▶ _Given data_:

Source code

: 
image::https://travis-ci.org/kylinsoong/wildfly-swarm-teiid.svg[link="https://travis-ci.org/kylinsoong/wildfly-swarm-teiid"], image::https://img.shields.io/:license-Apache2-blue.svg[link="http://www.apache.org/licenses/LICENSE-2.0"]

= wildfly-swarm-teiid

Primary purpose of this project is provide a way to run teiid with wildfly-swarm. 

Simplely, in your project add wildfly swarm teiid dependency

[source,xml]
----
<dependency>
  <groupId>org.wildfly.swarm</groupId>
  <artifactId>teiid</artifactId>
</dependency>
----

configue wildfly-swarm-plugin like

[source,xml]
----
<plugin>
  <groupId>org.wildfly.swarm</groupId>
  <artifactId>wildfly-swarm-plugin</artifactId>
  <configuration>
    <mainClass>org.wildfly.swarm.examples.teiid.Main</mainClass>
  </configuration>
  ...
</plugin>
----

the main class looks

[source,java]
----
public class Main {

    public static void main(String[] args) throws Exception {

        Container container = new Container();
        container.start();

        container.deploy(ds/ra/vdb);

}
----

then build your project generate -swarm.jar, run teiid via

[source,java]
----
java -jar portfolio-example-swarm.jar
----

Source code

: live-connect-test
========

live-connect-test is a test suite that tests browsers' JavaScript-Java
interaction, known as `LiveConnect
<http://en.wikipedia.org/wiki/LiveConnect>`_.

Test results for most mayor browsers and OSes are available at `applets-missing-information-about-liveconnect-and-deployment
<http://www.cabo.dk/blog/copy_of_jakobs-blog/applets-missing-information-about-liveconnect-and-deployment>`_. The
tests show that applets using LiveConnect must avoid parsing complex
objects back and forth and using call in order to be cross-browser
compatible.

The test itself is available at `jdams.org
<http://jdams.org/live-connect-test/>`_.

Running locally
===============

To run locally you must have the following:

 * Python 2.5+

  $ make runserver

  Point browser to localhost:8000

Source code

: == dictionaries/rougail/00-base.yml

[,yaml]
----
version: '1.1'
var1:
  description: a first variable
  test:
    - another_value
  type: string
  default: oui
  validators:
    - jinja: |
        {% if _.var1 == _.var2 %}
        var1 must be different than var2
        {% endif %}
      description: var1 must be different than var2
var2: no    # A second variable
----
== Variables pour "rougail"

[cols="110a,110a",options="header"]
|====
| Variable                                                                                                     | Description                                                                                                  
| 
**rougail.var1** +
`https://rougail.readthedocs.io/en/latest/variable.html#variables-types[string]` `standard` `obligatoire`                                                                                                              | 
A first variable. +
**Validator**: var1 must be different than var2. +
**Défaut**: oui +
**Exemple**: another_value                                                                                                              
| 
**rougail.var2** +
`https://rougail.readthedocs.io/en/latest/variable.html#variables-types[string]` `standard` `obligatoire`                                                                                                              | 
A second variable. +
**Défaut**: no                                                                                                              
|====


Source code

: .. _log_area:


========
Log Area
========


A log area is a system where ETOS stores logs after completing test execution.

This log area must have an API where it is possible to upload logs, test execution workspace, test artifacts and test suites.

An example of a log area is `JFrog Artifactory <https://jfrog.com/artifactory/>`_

▶ _The task_:
Extract all of the data above and output it character for character.

▶ _Answer to this exercise_:
Source code

: 
image::https://travis-ci.org/kylinsoong/wildfly-swarm-teiid.svg[link="https://travis-ci.org/kylinsoong/wildfly-swarm-teiid"], image::https://img.shields.io/:license-Apache2-blue.svg[link="http://www.apache.org/licenses/LICENSE-2.0"]

= wildfly-swarm-teiid

Primary purpose of this project is provide a way to run teiid with wildfly-swarm. 

Simplely, in your project add wildfly swarm teiid dependency

[source,xml]
----
<dependency>
  <groupId>org.wildfly.swarm</groupId>
  <artifactId>teiid</artifactId>
</dependency>
----

configue wildfly-swarm-plugin like

[source,xml]
----
<plugin>
  <groupId>org.wildfly.swarm</groupId>
  <artifactId>wildfly-swarm-plugin</artifactId>
  <configuration>
    <mainClass>org.wildfly.swarm.examples.teiid.Main</mainClass>
  </configuration>
  ...
</plugin>
----

the main class looks

[source,java]
----
public class Main {

    public static void main(String[] args) throws Exception {

        Container container = new Container();
        container.start();

        container.deploy(ds/ra/vdb);

}
----

then build your project generate -swarm.jar, run teiid via

[source,java]
----
java -jar portfolio-example-swarm.jar
----

Source code

: live-connect-test
========

live-connect-test is a test suite that tests browsers' JavaScript-Java
interaction, known as `LiveConnect
<http://en.wikipedia.org/wiki/LiveConnect>`_.

Test results for most mayor browsers and OSes are available at `applets-missing-information-about-liveconnect-and-deployment
<http://www.cabo.dk/blog/copy_of_jakobs-blog/applets-missing-information-about-liveconnect-and-deployment>`_. The
tests show that applets using LiveConnect must avoid parsing complex
objects back and forth and using call in order to be cross-browser
compatible.

The test itself is available at `jdams.org
<http://jdams.org/live-connect-test/>`_.

Running locally
===============

To run locally you must have the following:

 * Python 2.5+

  $ make runserver

  Point browser to localhost:8000

Source code

: == dictionaries/rougail/00-base.yml

[,yaml]
----
version: '1.1'
var1:
  description: a first variable
  test:
    - another_value
  type: string
  default: oui
  validators:
    - jinja: |
        {% if _.var1 == _.var2 %}
        var1 must be different than var2
        {% endif %}
      description: var1 must be different than var2
var2: no    # A second variable
----
== Variables pour "rougail"

[cols="110a,110a",options="header"]
|====
| Variable                                                                                                     | Description                                                                                                  
| 
**rougail.var1** +
`https://rougail.readthedocs.io/en/latest/variable.html#variables-types[string]` `standard` `obligatoire`                                                                                                              | 
A first variable. +
**Validator**: var1 must be different than var2. +
**Défaut**: oui +
**Exemple**: another_value                                                                                                              
| 
**rougail.var2** +
`https://rougail.readthedocs.io/en/latest/variable.html#variables-types[string]` `standard` `obligatoire`                                                                                                              | 
A second variable. +
**Défaut**: no                                                                                                              
|====


Source code

: .. _log_area:


========
Log Area
========


A log area is a system where ETOS stores logs after completing test execution.

This log area must have an API where it is possible to upload logs, test execution workspace, test artifacts and test suites.

An example of a log area is `JFrog Artifactory <https://jfrog.com/artifactory/>`_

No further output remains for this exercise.